她猶豫著不知該如何回話的時候,蘇婉寧卻已開口回絕道:「怎麼會心慌?可是方才累到了的緣故?還是該請個大夫來瞧一瞧的好。」
她分明知曉徐懷安這是想將西邊的屋子換給她的意思,她卻裝聾作啞地撇開了話題,不願接受徐懷安對她的好。
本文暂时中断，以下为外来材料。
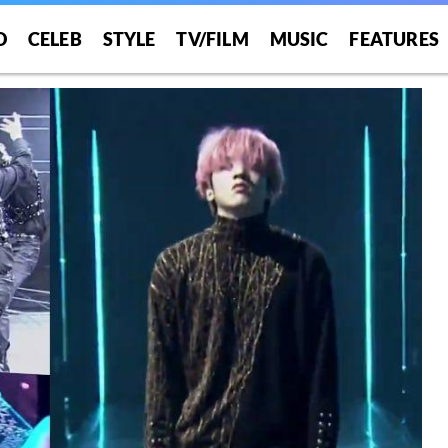
O
CELEB
STYLE
TV/FILM
MUSIC
FEATURES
永蘆焦急的好像熱鍋上的螞蟻,一時間又要絞盡腦汁地搜尋理由來達成徐懷安的吩咐。
蘇婉寧瞧見了他的慌亂,當下也只能慨嘆一聲道:「勞煩你回去與徐世子說一聲,就說讓他好生保重身子,我一切都好,無須他掛念。」
永蘆糾結不已,正猶豫著該不該回去向徐懷安復命的時候,身後卻已傳來了一陣腳步聲。
他回頭一瞧,正迎上徐懷安漾著晦明光華的眸光。
永蘆識趣地領著雙溪退到了樓底下,並壓低聲音與他說:「你瞧出來了吧,咱們世子爺的心上人就是蘇家的大小姐。」
雙溪點頭如搗蒜,只道:「爺也真是執著,甚至還與那些土匪做了交易……」
永蘆立刻瞪了他一眼,見雙溪悻悻然地收住話頭不敢再言語後,才問:「爺吩咐你的事,你可辦好了?」
雙溪應道:「做好了,鷹前司的人已回了信,應是不日就會派人來處理燕州境內的這一群土匪。」
縱然這群土匪打著忠義之士的名頭霸占山頭,攔截官道上的車馬,可做的卻是燒殺掠奪的兇狠之事。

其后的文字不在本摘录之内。